For the budget plan to be adopted a unanimous vote is required. The only way out of the dilemma are therefore negotiations. In acknowledging this importance, the question arises: should the EU negotiate on the condition of compliance with its fundamental values? For a supranational association like the EU, the signal of presenting itself open to negotiate on its very foundations, could be fatal. Hence, caution needs to be exercised in conducting the doubtlessly necessary negotiations with Hungary and Poland.

To put it simply: Hungary and Poland knew what they signed up for when they joined the EU in 2004. The core values set out in Art. 2 TEU have remained unchanged throughout all this time.

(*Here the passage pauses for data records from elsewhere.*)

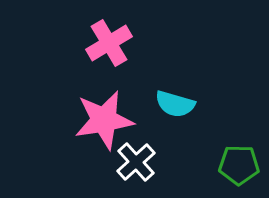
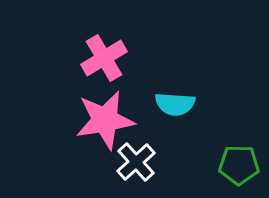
pink cross: moved 5 px left, 15 px down
cyan semicircle: rotated 12 degrees counterclockwise
pink star: moved 1 px right
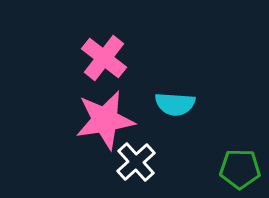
pink cross: rotated 21 degrees counterclockwise
green pentagon: moved 1 px right, 4 px down
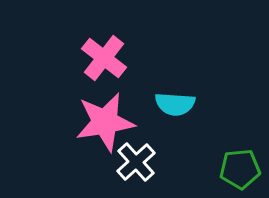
pink star: moved 2 px down
green pentagon: rotated 6 degrees counterclockwise
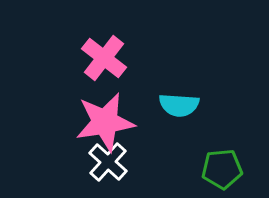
cyan semicircle: moved 4 px right, 1 px down
white cross: moved 28 px left; rotated 6 degrees counterclockwise
green pentagon: moved 18 px left
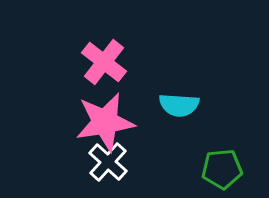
pink cross: moved 4 px down
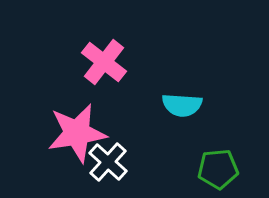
cyan semicircle: moved 3 px right
pink star: moved 28 px left, 11 px down
green pentagon: moved 4 px left
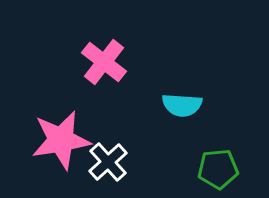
pink star: moved 16 px left, 7 px down
white cross: rotated 6 degrees clockwise
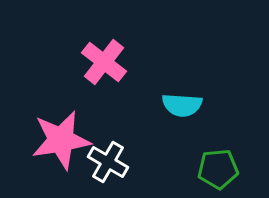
white cross: rotated 18 degrees counterclockwise
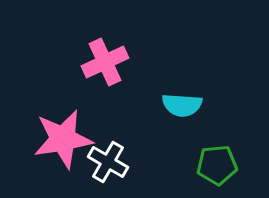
pink cross: moved 1 px right; rotated 27 degrees clockwise
pink star: moved 2 px right, 1 px up
green pentagon: moved 1 px left, 4 px up
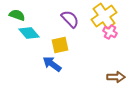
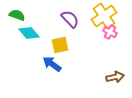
brown arrow: moved 1 px left; rotated 12 degrees counterclockwise
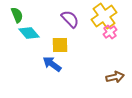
green semicircle: rotated 49 degrees clockwise
pink cross: rotated 24 degrees clockwise
yellow square: rotated 12 degrees clockwise
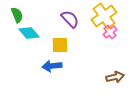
blue arrow: moved 2 px down; rotated 42 degrees counterclockwise
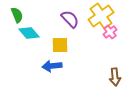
yellow cross: moved 3 px left
brown arrow: rotated 96 degrees clockwise
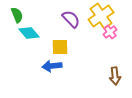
purple semicircle: moved 1 px right
yellow square: moved 2 px down
brown arrow: moved 1 px up
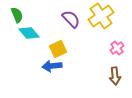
pink cross: moved 7 px right, 16 px down
yellow square: moved 2 px left, 2 px down; rotated 24 degrees counterclockwise
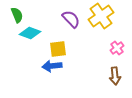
cyan diamond: moved 1 px right; rotated 30 degrees counterclockwise
yellow square: rotated 18 degrees clockwise
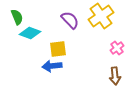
green semicircle: moved 2 px down
purple semicircle: moved 1 px left, 1 px down
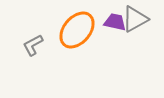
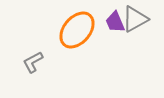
purple trapezoid: rotated 125 degrees counterclockwise
gray L-shape: moved 17 px down
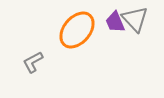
gray triangle: rotated 44 degrees counterclockwise
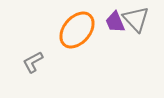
gray triangle: moved 1 px right
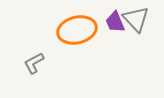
orange ellipse: rotated 36 degrees clockwise
gray L-shape: moved 1 px right, 1 px down
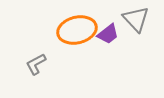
purple trapezoid: moved 7 px left, 12 px down; rotated 105 degrees counterclockwise
gray L-shape: moved 2 px right, 1 px down
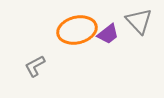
gray triangle: moved 3 px right, 2 px down
gray L-shape: moved 1 px left, 2 px down
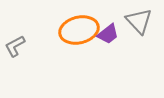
orange ellipse: moved 2 px right
gray L-shape: moved 20 px left, 20 px up
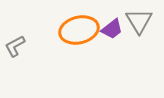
gray triangle: rotated 12 degrees clockwise
purple trapezoid: moved 4 px right, 5 px up
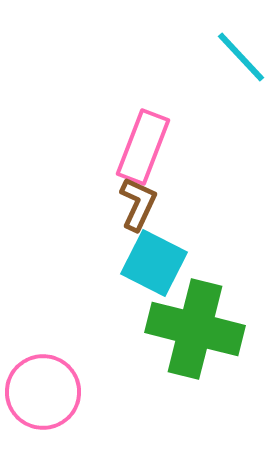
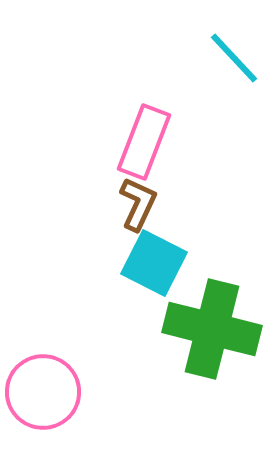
cyan line: moved 7 px left, 1 px down
pink rectangle: moved 1 px right, 5 px up
green cross: moved 17 px right
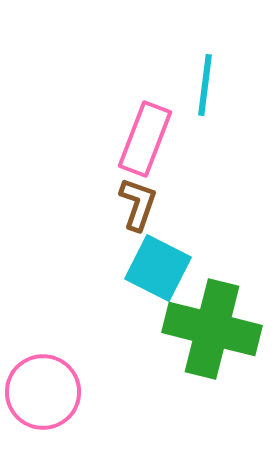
cyan line: moved 29 px left, 27 px down; rotated 50 degrees clockwise
pink rectangle: moved 1 px right, 3 px up
brown L-shape: rotated 6 degrees counterclockwise
cyan square: moved 4 px right, 5 px down
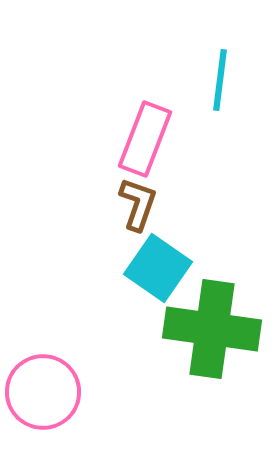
cyan line: moved 15 px right, 5 px up
cyan square: rotated 8 degrees clockwise
green cross: rotated 6 degrees counterclockwise
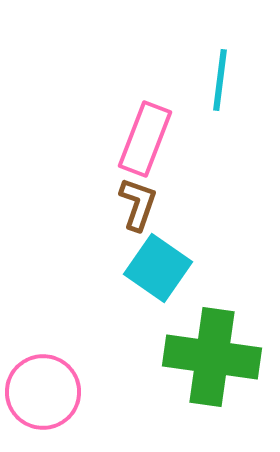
green cross: moved 28 px down
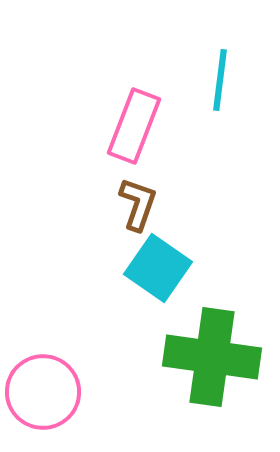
pink rectangle: moved 11 px left, 13 px up
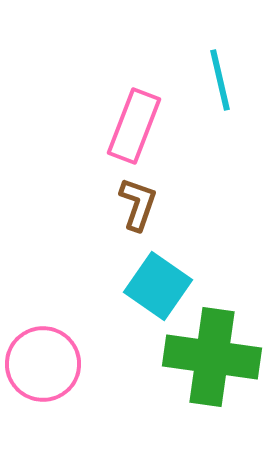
cyan line: rotated 20 degrees counterclockwise
cyan square: moved 18 px down
pink circle: moved 28 px up
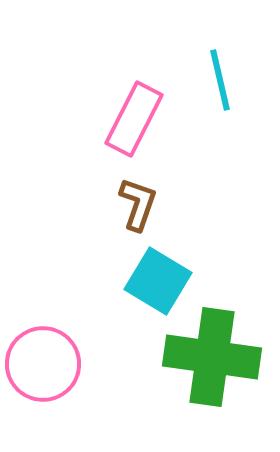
pink rectangle: moved 7 px up; rotated 6 degrees clockwise
cyan square: moved 5 px up; rotated 4 degrees counterclockwise
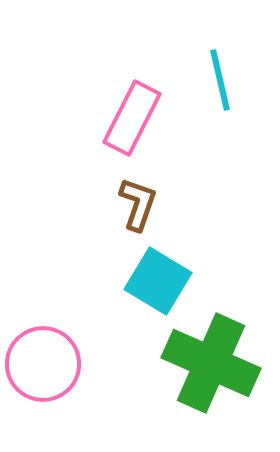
pink rectangle: moved 2 px left, 1 px up
green cross: moved 1 px left, 6 px down; rotated 16 degrees clockwise
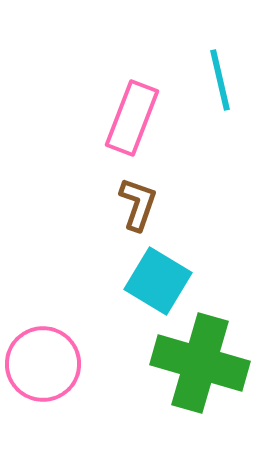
pink rectangle: rotated 6 degrees counterclockwise
green cross: moved 11 px left; rotated 8 degrees counterclockwise
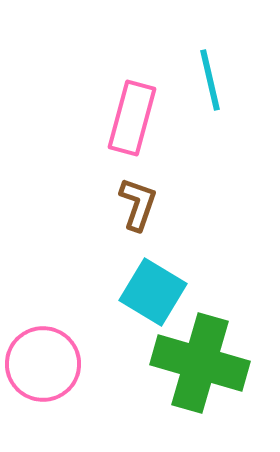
cyan line: moved 10 px left
pink rectangle: rotated 6 degrees counterclockwise
cyan square: moved 5 px left, 11 px down
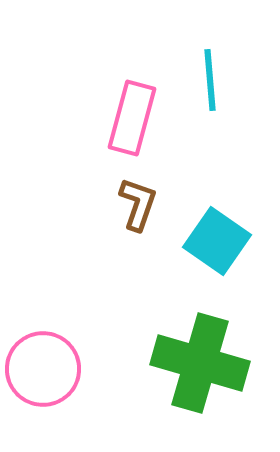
cyan line: rotated 8 degrees clockwise
cyan square: moved 64 px right, 51 px up; rotated 4 degrees clockwise
pink circle: moved 5 px down
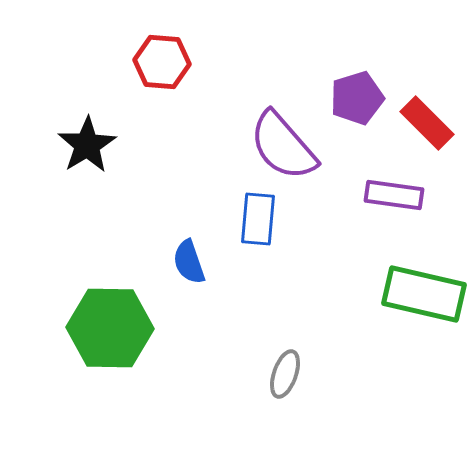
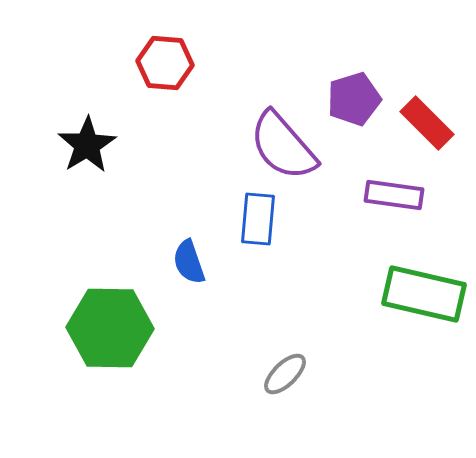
red hexagon: moved 3 px right, 1 px down
purple pentagon: moved 3 px left, 1 px down
gray ellipse: rotated 27 degrees clockwise
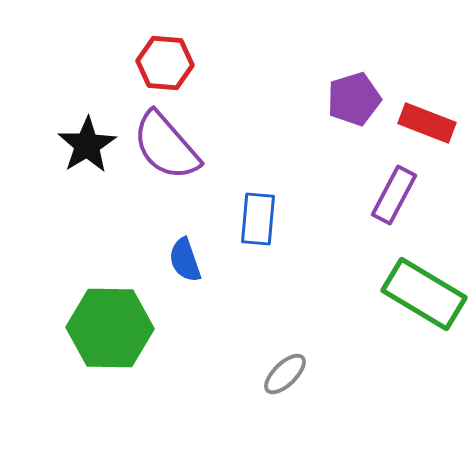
red rectangle: rotated 24 degrees counterclockwise
purple semicircle: moved 117 px left
purple rectangle: rotated 70 degrees counterclockwise
blue semicircle: moved 4 px left, 2 px up
green rectangle: rotated 18 degrees clockwise
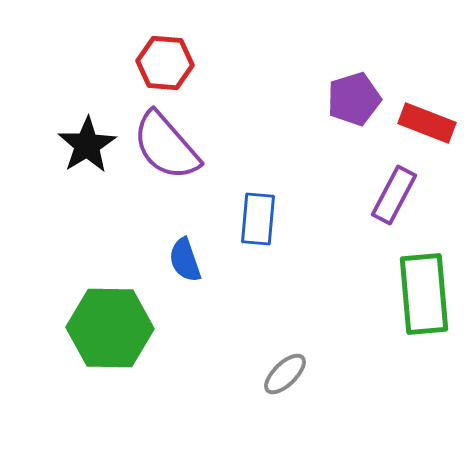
green rectangle: rotated 54 degrees clockwise
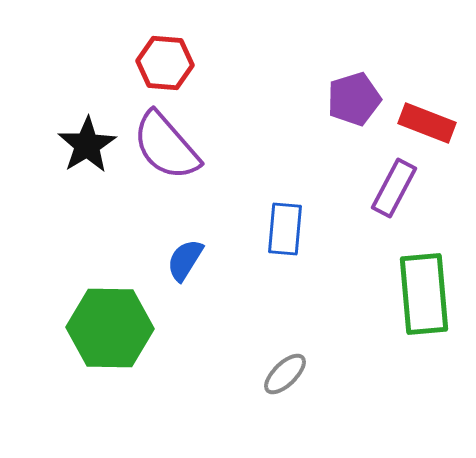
purple rectangle: moved 7 px up
blue rectangle: moved 27 px right, 10 px down
blue semicircle: rotated 51 degrees clockwise
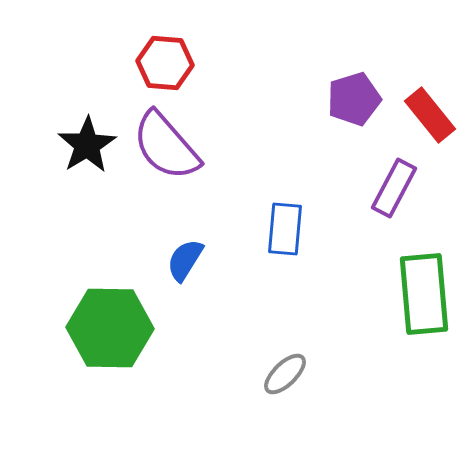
red rectangle: moved 3 px right, 8 px up; rotated 30 degrees clockwise
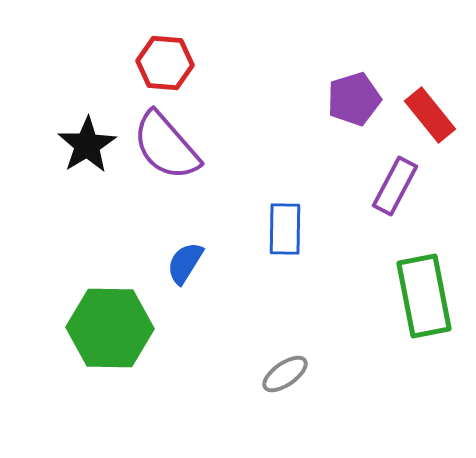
purple rectangle: moved 1 px right, 2 px up
blue rectangle: rotated 4 degrees counterclockwise
blue semicircle: moved 3 px down
green rectangle: moved 2 px down; rotated 6 degrees counterclockwise
gray ellipse: rotated 9 degrees clockwise
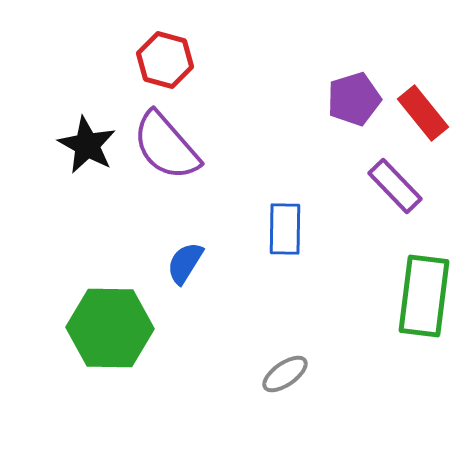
red hexagon: moved 3 px up; rotated 10 degrees clockwise
red rectangle: moved 7 px left, 2 px up
black star: rotated 12 degrees counterclockwise
purple rectangle: rotated 72 degrees counterclockwise
green rectangle: rotated 18 degrees clockwise
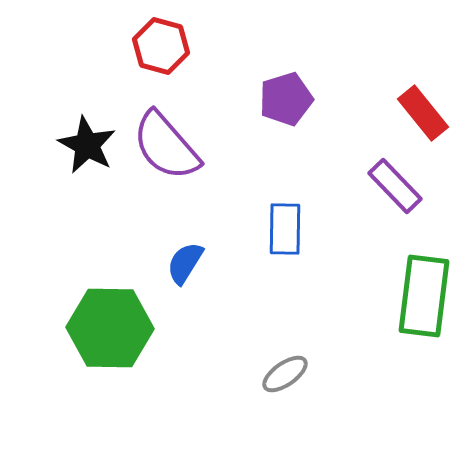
red hexagon: moved 4 px left, 14 px up
purple pentagon: moved 68 px left
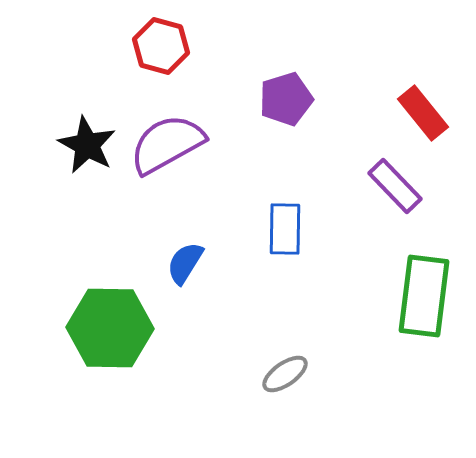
purple semicircle: moved 1 px right, 2 px up; rotated 102 degrees clockwise
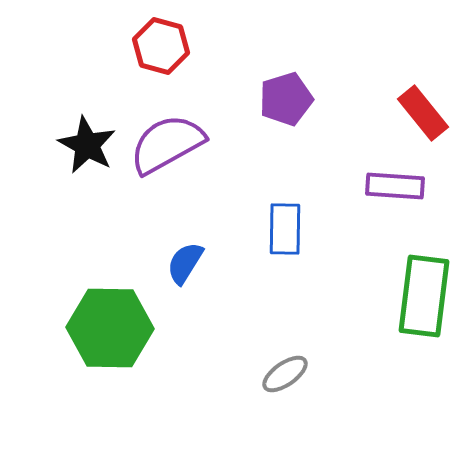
purple rectangle: rotated 42 degrees counterclockwise
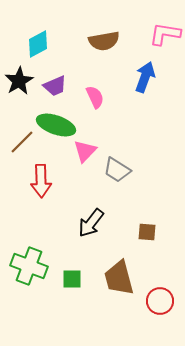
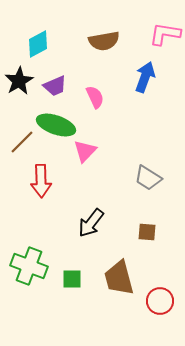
gray trapezoid: moved 31 px right, 8 px down
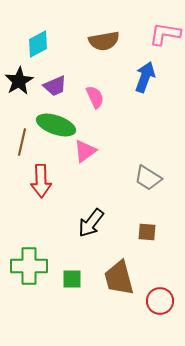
brown line: rotated 32 degrees counterclockwise
pink triangle: rotated 10 degrees clockwise
green cross: rotated 21 degrees counterclockwise
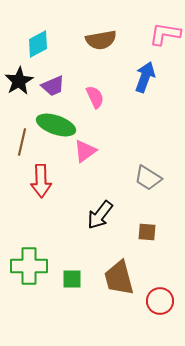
brown semicircle: moved 3 px left, 1 px up
purple trapezoid: moved 2 px left
black arrow: moved 9 px right, 8 px up
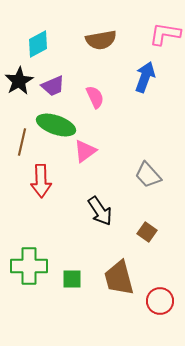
gray trapezoid: moved 3 px up; rotated 16 degrees clockwise
black arrow: moved 4 px up; rotated 72 degrees counterclockwise
brown square: rotated 30 degrees clockwise
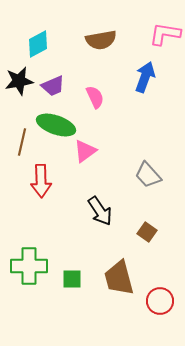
black star: rotated 20 degrees clockwise
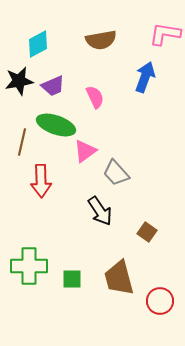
gray trapezoid: moved 32 px left, 2 px up
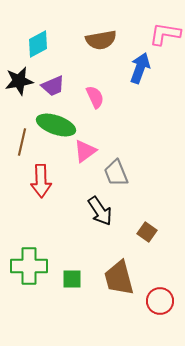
blue arrow: moved 5 px left, 9 px up
gray trapezoid: rotated 20 degrees clockwise
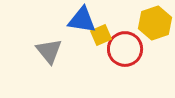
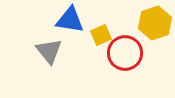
blue triangle: moved 12 px left
red circle: moved 4 px down
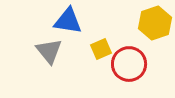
blue triangle: moved 2 px left, 1 px down
yellow square: moved 14 px down
red circle: moved 4 px right, 11 px down
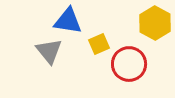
yellow hexagon: rotated 12 degrees counterclockwise
yellow square: moved 2 px left, 5 px up
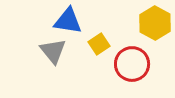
yellow square: rotated 10 degrees counterclockwise
gray triangle: moved 4 px right
red circle: moved 3 px right
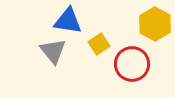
yellow hexagon: moved 1 px down
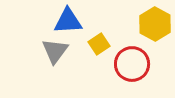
blue triangle: rotated 12 degrees counterclockwise
gray triangle: moved 2 px right; rotated 16 degrees clockwise
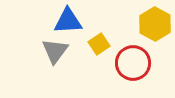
red circle: moved 1 px right, 1 px up
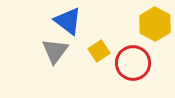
blue triangle: rotated 40 degrees clockwise
yellow square: moved 7 px down
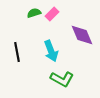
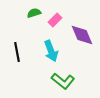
pink rectangle: moved 3 px right, 6 px down
green L-shape: moved 1 px right, 2 px down; rotated 10 degrees clockwise
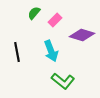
green semicircle: rotated 32 degrees counterclockwise
purple diamond: rotated 50 degrees counterclockwise
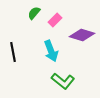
black line: moved 4 px left
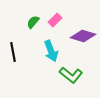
green semicircle: moved 1 px left, 9 px down
purple diamond: moved 1 px right, 1 px down
green L-shape: moved 8 px right, 6 px up
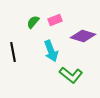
pink rectangle: rotated 24 degrees clockwise
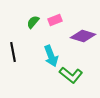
cyan arrow: moved 5 px down
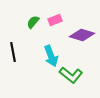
purple diamond: moved 1 px left, 1 px up
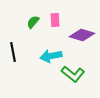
pink rectangle: rotated 72 degrees counterclockwise
cyan arrow: rotated 100 degrees clockwise
green L-shape: moved 2 px right, 1 px up
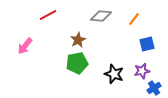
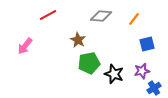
brown star: rotated 14 degrees counterclockwise
green pentagon: moved 12 px right
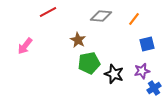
red line: moved 3 px up
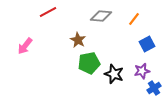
blue square: rotated 14 degrees counterclockwise
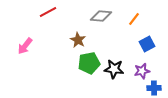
black star: moved 5 px up; rotated 12 degrees counterclockwise
blue cross: rotated 32 degrees clockwise
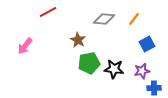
gray diamond: moved 3 px right, 3 px down
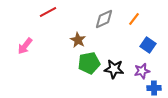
gray diamond: rotated 30 degrees counterclockwise
blue square: moved 1 px right, 1 px down; rotated 28 degrees counterclockwise
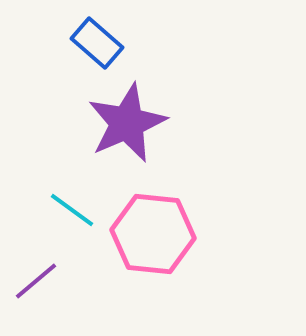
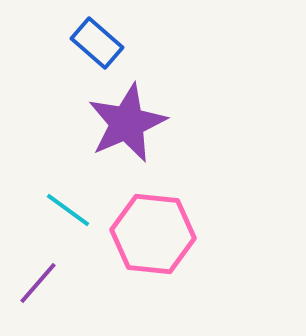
cyan line: moved 4 px left
purple line: moved 2 px right, 2 px down; rotated 9 degrees counterclockwise
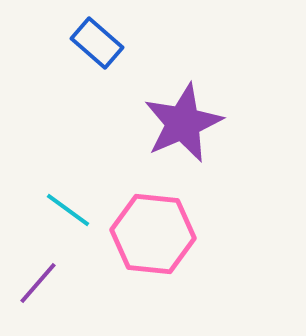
purple star: moved 56 px right
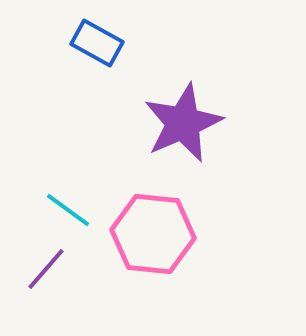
blue rectangle: rotated 12 degrees counterclockwise
purple line: moved 8 px right, 14 px up
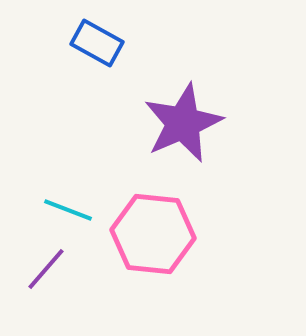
cyan line: rotated 15 degrees counterclockwise
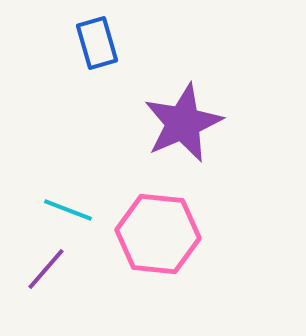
blue rectangle: rotated 45 degrees clockwise
pink hexagon: moved 5 px right
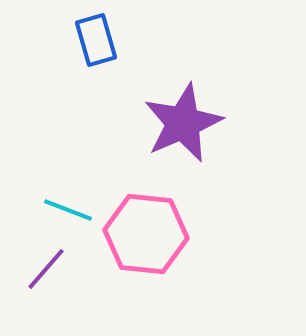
blue rectangle: moved 1 px left, 3 px up
pink hexagon: moved 12 px left
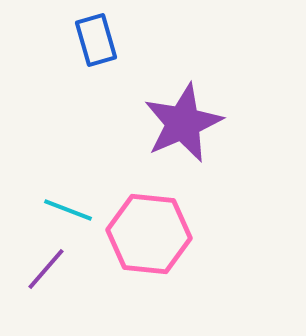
pink hexagon: moved 3 px right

Thus, their hostile reactions to the new rule of law mechanism, which is designed to strengthen the protection of the EU’s values, are, to some extent, astonishing. From a broader perspective, the general idea that states violating the very fundamental values of the organisation they are a member of should enjoy the privilege of receiving funds for breaching a core provision appears extraordinary.

While critical arguments concerning the more existential effects on financial sanctions concerning already economically fragile states could be raised, the already mentioned fact that the values of Art. 2 have remained the same, speaks in favour of the new rule of law mechanism. Against this background, it is hard to understand, why it should be too much to ask even the economically weaker member states to fulfil their obligations to respect the core values set out in the provision. Their capacity to do so has been subject to analysis prior to their accession.

Also, a potential argument that the new rule of law mechanism might represent a new tool for the net contributors to expand their influence within the EU system does not stand up to scrutiny. The principle of solidarity among Member States is among the core values on which the EU is founded (Art. 3 TEU). Moreover, the proposal addresses these concerns by emphasising the principle of proportionality in applying the new mechanism: paragraph (14a) explicitly sets out that “the legitimate interests of final recipients and beneficiaries” should be “properly safeguarded when measures are adopted in the event of breaches”. It continues to describe in detail, how the Commission could be involved to ensure that any measures taken under the new mechanism will not be abused to the detriment of the respective state. Furthermore, the proposal explicitly states that the new mechanism is considered subsidiary to other, already existing procedures applicable for the protection of the EU’s financial interests, and the identification of breaches of the rule of law to trigger the mechanism requires a thorough qualitative assessment, including objective, impartial and fair reports by various organs, institutions and international organisations.

The new mechanism reflects a development familiar to most democratic systems: they developed mechanisms to protect the very order they establish. Given that Art. 7 TEU has almost never been applied, because depriving a Member State of its voting rights was considered the “nuclear option”, the link to financial measures offers a real alternative, increasing the new mechanism’s applicability. As a result, the new rule of law mechanism envisioned in the budget plan is nothing but the next logical step to equip the original mechanism with teeth, and to fortify the democratic order established through the treaties.


Summarising, the tenor is this: Looking at the situation from the outside raises the question, who is blackmailing who, and can one even speak of blackmailing regarding compliance with the law, given that Hungary spoke of “ideological blackmailing”. It is readily accepted, that financial aids paid out to private persons are conditional upon the receivers’ compliance with conditions set out by the state. So why should different rules apply to states that decided to commit themselves to a particular legal order?

This crisis offers the EU an opportunity to recommit itself to its very nature and purposes. The EU is no mere financial aid organisation, but a supranational association of a sui generis nature, which was established out of the ashes of a horrible war, and this organisation is based on a certain code of conduct. That code of conduct is set out in the treaty, which both countries ratified.